IEA: Global SUV sales rebounding post-lockdown, offsetting EV gains
The International Energy Agency (IEA) has published a new analysis of global car sales, revealing a 10% year-on-year uptick in SUVs for 2021 that could undermine the electric vehicle (EV) revolution.
According to the analysis, global car sales rose 4% year-on-year in 2021 amid the ongoing economic recovery from Covid-19 and the lifting of lockdown in many nations. This increase in sales came after a 16% year-on-year decline in production in 2020, as recorded by the International Organisation of Motor Vehicle Manufacturers (OICA).
The IEA has highlighted how SUV sales have weathered the Covid-19 pandemic more strongly than sales for other kinds of road vehicles, with a 10% year-on-year increase in sales in 2021. This is equivalent to 35 million additional vehicles which, over their lifetime, will generate some 120 million tonnes of carbon emissions. SUVs consume, on average, 20% more energy than a mid-sized car and almost all of them (98%) are not fully electric.
While more than 30 countries have set deadlines for ending new petrol and diesel car sales, such as the UK (2030) and the EU (2035), the IEA acknowledges that many nations have not sent this clear policy signal. Its analysis reveals record SUV sales in markets including the US and India, in terms of both volume and market share.
The IEA is calling on nations to set clear deadlines for ending new petrol and diesel car sales. Indeed, its 2050 net-zero pathway recommends that sales are ended globally from 2035. Also recommended are additional policies in the interim such as increased taxes on large, high-emissions cars, and robust grant schemes for EV buyers.
But, a note of caution; the analysis notes that simply electrifying SUVs is not the most efficient way of tackling the challenge, not the method most accepted by consumers. To this latter point, the analysis states that e-SUVs only accounted for the majority of electric car sales in one major market, the US. Globally, people are more likely to choose other models.

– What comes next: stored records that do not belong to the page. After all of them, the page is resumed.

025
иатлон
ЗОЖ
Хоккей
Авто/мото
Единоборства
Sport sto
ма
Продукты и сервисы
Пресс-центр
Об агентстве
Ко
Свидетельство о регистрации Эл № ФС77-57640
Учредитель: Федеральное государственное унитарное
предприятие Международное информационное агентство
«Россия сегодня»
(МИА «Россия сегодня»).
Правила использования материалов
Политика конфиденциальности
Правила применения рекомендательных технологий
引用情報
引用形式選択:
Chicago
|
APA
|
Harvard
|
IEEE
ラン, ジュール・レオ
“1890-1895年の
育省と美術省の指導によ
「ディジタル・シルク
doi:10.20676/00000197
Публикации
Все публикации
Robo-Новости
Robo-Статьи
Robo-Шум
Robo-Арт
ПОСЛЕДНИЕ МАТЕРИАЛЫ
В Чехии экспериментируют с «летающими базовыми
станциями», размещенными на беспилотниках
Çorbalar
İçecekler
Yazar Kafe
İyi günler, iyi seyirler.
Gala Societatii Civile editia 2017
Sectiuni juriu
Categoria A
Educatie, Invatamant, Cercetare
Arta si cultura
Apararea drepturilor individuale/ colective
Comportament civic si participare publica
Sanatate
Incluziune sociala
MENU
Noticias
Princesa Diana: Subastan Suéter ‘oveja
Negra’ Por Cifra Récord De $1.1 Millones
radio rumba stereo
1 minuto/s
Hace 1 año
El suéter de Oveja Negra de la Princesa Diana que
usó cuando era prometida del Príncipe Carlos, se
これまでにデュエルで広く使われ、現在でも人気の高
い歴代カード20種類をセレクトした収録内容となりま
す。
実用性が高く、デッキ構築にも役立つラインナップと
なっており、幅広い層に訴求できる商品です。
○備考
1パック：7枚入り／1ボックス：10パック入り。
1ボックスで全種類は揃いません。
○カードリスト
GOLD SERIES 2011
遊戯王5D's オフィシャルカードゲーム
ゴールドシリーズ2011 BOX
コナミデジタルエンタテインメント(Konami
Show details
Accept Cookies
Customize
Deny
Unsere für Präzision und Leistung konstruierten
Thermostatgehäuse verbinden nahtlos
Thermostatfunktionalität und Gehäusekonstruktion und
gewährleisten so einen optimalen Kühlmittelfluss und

To the former point, the analysis notes that larger cars consume more energy and “ drive up demand for critical minerals because battery-powered electric SUVs are equipped with a much larger battery (70KWh) than the average battery-electric car (50KWh)”.
Experts believe there is not enough cobalt in the world to replace every working petrol or diesel vehicle on the roads with fully electric alternatives. Bloomberg has forecast that the global demand for cobalt could increase more than 47-fold by 2030, against a 2018 baseline.
In related news, consultancy New Automotive is forecasting that EV sales in the UK (encompassing new and second-hand purchases) will almost double in 2022, from 2021 levels.
The Society of Motor Manufacturers and Traders (SMMT) estimates that some 163,000 EVs were sold in the UK between January and November 2021. New Automotive, meanwhile, is forecasting at least 300,000 sales in 2022.
This forecast takes into account increasing EV sales throughout the pandemic, compounded by increasing intent to buy in 2022 being recorded in consumer research. To this former point, EV sales were more than twice as high in November 2021 than November 2020.
New Automotive is also accounting for policy changes such as the forthcoming zero-emission vehicle mandate. From 2024, this mandate will require manufacturers to ensure that electric cars and vans account for a set proportion of their sales. Also considered are recent changes to the Plug-in Car Grant and Van Grant schemes.
“This rapid growth is welcome news, but an additional 300,000 electric cars set against some 32 million internal combustion vehicles on the road in 2022 falls well short of what is possible and what is necessary,” said New Automotive’s head of policy and research Ben Nelmes.
“It is crucial that the government’s plans for a zero-emission vehicle mandate sends a strong policy signal that enables manufacturers to scale up the production and sale of electric cars so that more motorists can benefit.”